Is ANTLR appropriate for building a line-oriented preprocessor like the C preprocessor or m4?

Terence Parr

Greg Lindholm points out:

ANTLR doesn't have a way of specifing start-of-line as part of a rule. Once you have entered a rule you can use a sematic predicate to check what column your at, but this probably doesn't help you.

IMHO ANTLR is not well suited for writing a preprocessor as; 1) Preprocessors are line-oriented and ANTLR isn't. 2) The output of an ANTLR lexer is a token stream where the output of a preprocessor is a character stream (or file) that then gets fed into a lexer.
Terence adds: This is similar to building an HTML lexer/parser. You want to match tags, but what do you do with all the text surrounding the tags? Well, I have built lexers that lump all that so-called CTEXT into a single big token. This may not be optimal, but works pretty well.

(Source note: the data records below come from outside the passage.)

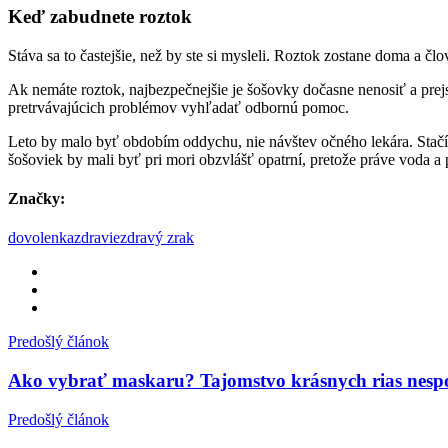
Keď zabudnete roztok
Stáva sa to častejšie, než by ste si mysleli. Roztok zostane doma a č
Ak nemáte roztok, najbezpečnejšie je šošovky dočasne nenosiť a prejs
pretrvávajúcich problémov vyhľadať odbornú pomoc.
Leto by malo byť obdobím oddychu, nie návštev očného lekára. Stačí
šošoviek by mali byť pri mori obzvlášť opatrní, pretože práve voda a 
Značky:
dovolenka
zdravie
zdravý zrak
Predošlý článok
Ako vybrať maskaru? Tajomstvo krásnych rias nespočív
Predošlý článok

Concerning the preprocessor, a strategy that you may want to considered: do a line oriented loop to get input and then when you find a directive in column one, invoke an ANTLR rule to lex or parse just that line :) Works great. I also have built an HTML parser that used regular Java code to pick out the tags and then I used ANTLR to parse the arguments and such within the tags.

This mix-and-match strategy can be very useful in applications where handling the input is easy except for a few items such as preprocessor directives or html tags.